**BRIEF**
Exactly the lines below from the one with "338 458 193.3" up to and including the one with "772 469 199.6" make up the answer, with nothing else added.

(Saved data entries)

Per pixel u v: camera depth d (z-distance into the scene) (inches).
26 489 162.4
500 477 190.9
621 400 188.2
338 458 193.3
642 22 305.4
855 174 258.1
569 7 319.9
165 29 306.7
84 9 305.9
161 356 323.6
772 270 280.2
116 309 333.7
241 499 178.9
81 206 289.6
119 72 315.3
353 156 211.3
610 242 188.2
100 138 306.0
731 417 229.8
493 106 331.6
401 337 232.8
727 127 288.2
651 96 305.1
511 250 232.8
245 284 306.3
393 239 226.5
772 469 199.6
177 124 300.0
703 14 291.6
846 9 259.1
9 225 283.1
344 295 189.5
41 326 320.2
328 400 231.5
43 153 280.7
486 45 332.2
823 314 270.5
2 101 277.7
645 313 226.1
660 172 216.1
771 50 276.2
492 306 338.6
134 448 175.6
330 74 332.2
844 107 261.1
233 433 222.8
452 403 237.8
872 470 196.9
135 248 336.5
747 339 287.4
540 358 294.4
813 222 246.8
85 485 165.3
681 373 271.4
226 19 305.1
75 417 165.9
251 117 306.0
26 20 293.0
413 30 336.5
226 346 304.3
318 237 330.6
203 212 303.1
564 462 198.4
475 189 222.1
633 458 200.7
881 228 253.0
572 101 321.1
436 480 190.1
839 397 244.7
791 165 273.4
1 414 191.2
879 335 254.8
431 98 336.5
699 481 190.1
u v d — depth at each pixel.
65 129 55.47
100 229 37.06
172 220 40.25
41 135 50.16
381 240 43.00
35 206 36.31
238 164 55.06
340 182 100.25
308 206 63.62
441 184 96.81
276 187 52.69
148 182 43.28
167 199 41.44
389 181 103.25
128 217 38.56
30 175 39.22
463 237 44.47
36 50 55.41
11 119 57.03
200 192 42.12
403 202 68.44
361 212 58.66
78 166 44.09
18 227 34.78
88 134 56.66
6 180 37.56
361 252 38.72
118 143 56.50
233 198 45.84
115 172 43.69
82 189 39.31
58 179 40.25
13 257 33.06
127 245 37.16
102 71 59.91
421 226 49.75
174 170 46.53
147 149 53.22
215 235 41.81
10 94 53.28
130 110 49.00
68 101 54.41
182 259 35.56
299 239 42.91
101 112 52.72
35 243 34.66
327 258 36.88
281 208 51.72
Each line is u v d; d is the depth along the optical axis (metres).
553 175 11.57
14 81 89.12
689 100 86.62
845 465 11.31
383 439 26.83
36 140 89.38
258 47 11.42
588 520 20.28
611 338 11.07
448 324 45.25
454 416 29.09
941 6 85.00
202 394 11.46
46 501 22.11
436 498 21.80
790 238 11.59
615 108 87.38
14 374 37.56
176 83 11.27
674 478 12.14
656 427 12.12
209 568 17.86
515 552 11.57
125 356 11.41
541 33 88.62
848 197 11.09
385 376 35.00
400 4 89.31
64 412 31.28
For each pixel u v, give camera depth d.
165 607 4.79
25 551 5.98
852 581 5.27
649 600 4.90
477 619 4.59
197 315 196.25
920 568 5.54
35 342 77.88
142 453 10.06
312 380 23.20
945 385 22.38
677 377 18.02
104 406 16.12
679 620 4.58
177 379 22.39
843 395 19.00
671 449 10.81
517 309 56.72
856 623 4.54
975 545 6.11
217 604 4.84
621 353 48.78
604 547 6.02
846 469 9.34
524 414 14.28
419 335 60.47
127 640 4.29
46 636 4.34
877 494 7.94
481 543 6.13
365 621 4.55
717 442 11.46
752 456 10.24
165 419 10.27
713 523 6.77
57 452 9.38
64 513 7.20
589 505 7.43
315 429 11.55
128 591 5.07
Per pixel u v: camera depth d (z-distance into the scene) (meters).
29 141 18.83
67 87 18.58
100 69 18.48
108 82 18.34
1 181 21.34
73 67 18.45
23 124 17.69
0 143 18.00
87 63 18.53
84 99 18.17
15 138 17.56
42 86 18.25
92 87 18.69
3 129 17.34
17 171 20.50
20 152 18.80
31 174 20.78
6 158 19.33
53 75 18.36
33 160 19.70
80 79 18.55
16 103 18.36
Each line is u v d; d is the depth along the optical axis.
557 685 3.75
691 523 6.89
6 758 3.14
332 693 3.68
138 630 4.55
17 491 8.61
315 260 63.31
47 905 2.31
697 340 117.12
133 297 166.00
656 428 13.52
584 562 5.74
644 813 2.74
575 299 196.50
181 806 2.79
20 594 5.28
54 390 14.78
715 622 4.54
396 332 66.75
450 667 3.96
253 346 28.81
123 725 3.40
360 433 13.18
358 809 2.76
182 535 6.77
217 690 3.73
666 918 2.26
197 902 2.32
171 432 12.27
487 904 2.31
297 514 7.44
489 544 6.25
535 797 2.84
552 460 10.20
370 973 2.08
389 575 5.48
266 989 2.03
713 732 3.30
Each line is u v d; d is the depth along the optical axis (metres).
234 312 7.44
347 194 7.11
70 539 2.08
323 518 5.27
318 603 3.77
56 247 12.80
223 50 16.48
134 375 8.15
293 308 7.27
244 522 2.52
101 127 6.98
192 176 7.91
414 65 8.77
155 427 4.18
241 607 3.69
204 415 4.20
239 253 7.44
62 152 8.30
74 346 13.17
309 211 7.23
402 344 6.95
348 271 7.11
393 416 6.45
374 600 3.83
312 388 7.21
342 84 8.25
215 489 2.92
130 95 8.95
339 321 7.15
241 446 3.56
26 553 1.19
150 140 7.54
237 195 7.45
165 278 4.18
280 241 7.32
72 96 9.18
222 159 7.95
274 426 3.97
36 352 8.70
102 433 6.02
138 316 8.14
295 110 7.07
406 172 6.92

**ANSWER SPACE**
338 458 193.3
642 22 305.4
855 174 258.1
569 7 319.9
165 29 306.7
84 9 305.9
161 356 323.6
772 270 280.2
116 309 333.7
241 499 178.9
81 206 289.6
119 72 315.3
353 156 211.3
610 242 188.2
100 138 306.0
731 417 229.8
493 106 331.6
401 337 232.8
727 127 288.2
651 96 305.1
511 250 232.8
245 284 306.3
393 239 226.5
772 469 199.6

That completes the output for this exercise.